Document text:
= Beginning of Section =

# Projector HIDs installed!



## Stavi (May 19, 2014)

I posted a couple weeks ago because I had some trouble with these lights. Well i figured it out and got them done, so check em out!


----------



## trevor_geiger (Nov 29, 2012)

Ooh those are nice how is the cutoff and light output on them?


----------



## Stavi (May 19, 2014)

cutoff is good, i adjusted them roughly after installation. i still have to find a flat spot with a wall to bust out the tape measure and fine tune it. light output is nice from what i can tell. i have only had them for a day and havent driven much at night. i live in the city though so its hard to tell as well, everything is so illuminated as is.


----------



## cruzer1026 (May 12, 2012)

Nice! Where did you get them? And did you install yourself?


----------



## bloberg19 (Oct 21, 2013)

When you get them adjusted post some pictures of the cut off if you dont mind lol


----------



## giantsnation (Oct 11, 2012)

= End of Section =

What you need to do:
Continue the forum thread about the installed projector HIDs, starting right after its last line.

Listed records:

= Beginning of Section =

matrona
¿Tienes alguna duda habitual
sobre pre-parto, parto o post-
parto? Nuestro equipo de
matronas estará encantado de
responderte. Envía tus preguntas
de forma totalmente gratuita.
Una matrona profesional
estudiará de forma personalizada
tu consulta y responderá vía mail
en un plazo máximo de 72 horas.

= End of Section =

Answer section:
Yes please do post cutoff photos and what ballasts/bulbs are you using?


----------



## Egyptian (Dec 13, 2011)

following


----------



## Stavi (May 19, 2014)

The ballasts are a universal 55w, i can get more info on them but dont have the paper with me right now. No idea what the bulbs are, they came with the lights.


----------



## Mick (Dec 31, 2011)

Love the led bar on these.


----------



## Stavi (May 19, 2014)

cruzer1026 said:


> Nice! Where did you get them? And did you install yourself?


I just got them from eBay. I brought them into a local hid shop and they helped me figure out the wiring and we installed them together. I threw him a hundred bucks.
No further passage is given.